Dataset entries
<<<<

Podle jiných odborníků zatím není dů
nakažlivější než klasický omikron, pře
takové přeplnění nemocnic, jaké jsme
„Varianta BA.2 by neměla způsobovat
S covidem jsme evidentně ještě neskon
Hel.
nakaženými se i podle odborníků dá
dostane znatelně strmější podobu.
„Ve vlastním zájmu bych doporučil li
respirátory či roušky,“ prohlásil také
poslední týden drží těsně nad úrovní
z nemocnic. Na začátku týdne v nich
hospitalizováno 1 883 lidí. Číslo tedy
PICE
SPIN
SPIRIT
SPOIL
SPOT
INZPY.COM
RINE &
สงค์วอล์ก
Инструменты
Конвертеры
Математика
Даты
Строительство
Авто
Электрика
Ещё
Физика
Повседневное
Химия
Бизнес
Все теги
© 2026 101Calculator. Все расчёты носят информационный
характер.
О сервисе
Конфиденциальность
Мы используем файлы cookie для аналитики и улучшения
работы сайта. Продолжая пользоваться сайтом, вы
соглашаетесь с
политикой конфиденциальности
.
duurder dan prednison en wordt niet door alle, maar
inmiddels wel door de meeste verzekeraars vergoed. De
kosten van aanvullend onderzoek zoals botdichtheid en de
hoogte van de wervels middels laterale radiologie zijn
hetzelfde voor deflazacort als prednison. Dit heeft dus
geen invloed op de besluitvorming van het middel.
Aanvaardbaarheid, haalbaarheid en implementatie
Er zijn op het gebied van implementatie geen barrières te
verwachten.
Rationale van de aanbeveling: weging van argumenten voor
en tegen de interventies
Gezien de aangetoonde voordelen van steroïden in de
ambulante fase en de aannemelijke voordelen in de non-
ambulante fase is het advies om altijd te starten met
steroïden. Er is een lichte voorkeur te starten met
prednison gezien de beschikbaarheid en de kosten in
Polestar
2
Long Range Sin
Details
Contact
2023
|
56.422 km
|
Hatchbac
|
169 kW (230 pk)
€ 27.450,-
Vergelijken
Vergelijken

>>>>

TASK TO COMPLETE
Copy out the entries exactly. Begin at the first line and end with the line that has "bych doporučil li".

SOLUTION FOR THIS EXERCISE
Podle jiných odborníků zatím není dů
nakažlivější než klasický omikron, pře
takové přeplnění nemocnic, jaké jsme
„Varianta BA.2 by neměla způsobovat
S covidem jsme evidentně ještě neskon
Hel.
nakaženými se i podle odborníků dá
dostane znatelně strmější podobu.
„Ve vlastním zájmu bych doporučil li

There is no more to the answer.